Emaho: You have said, “I curate exhibitions as an act of resilience,” framing them as psychological interventions rather than aesthetic encounters. How did this philosophy concretely shape projects like Peculiar Mythology: Paradigm & Personae, particularly in how space was used to confront identity and self-perception?

Amine: When I say that I curate exhibitions as an act of resilience, I’m speaking about a practice that goes beyond aesthetics. For me, an exhibition is not a neutral display but a psychological structure a space that shapes how we perceive, move, and confront ourselves. In Peculiar Mythology, the environment is designed to act on the visitor, creating moments of friction, proximity, and self-awareness where perception is gently destabilized.

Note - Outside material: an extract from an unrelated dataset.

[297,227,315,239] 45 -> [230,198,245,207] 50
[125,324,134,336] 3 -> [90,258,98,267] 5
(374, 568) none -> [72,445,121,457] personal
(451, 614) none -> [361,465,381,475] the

My work operates precisely in that unstable territory, where identity is not fixed but continuously constructed and performed. The “mythologies” in the exhibition are not only collective narratives, but intimate ones stories we inherit or invent in order to protect ourselves. And the personae we adopt are not masks to be stripped away, but survival strategies, forms of adaptation that allow us to exist within complex social and emotional systems : for example the African Mask and how they are perceived !

Resilience, in this context, is not about endurance or spectacle. It is a quieter process: the ability to recognize one’s own projections, to sit with uncertainty, and to allow perception to shift. If the exhibition succeeds, it’s because it offers that space, where vulnerability becomes a form of strength.


Emaho: Your thesis The Eon Space at SCI-Arc investigated sensorial architecture and the full spectrum of human perception. How does this research translate into your curatorial decisions today, especially when working across regions where the body, ritual, and space are culturally experienced in very different ways?

Amine: The Eon Space trained me to think of architecture and by extension exhibitions, as systems that engage the body before the intellect. At SCI-Arc, my research focused on how perception unfolds across time, movement, sound, light, and rhythm, rather than through form alone. That approach carries directly into my curatorial decisions today: I start with how a space will be felt, not read. How the body slows down, hesitates, or becomes alert is as important to me as the works themselves.

In that sense, curating is still architectural for me. It’s about constructing frameworks for experience, ones that respect difference, invite attention, and allow meaning to emerge through presence rather than explanation.

That’s it.

Emaho: Your practice operates between Europe and the Gulf, two regions with distinct institutional histories and market dynamics. How do you recalibrate a project conceptually when presenting work in Paris versus Dubai, without reducing either context to a curatorial trope?

Amine: Ethnology comes first. Because the context is so different, I don’t “recalibrate” my projects in the usual sense. I don’t adjust them to geography as if place were a brief. If anything, the distance between contexts pushes me to experiment more, and to go deeper into the ethnology of the project itself, so the response I build is accurate rather than performative.



Emaho: In projects such as Tables: From Surface to Volume, you deliberately entered the art–commerce intersection during Paris Design Week. What interests you about this hybrid territory, and how do you prevent spatial design from becoming purely decorative when working within luxury or retail frameworks?

Amine: I don’t really approach these projects through the lens of luxury, or even through ideas of beauty and their opposites. Those categories aren’t very operative for me. What matters is creating a dialogue between elements, between gesture and material, drawing and volume, intention and use.

This is, for me, the essence of what collectible design can be. It’s not about rarity or refinement alone, but about making visible the depth of the work of artist, the artisan, the designer. My interest has always been to foreground that continuum, and to push it beyond display into a space of understanding.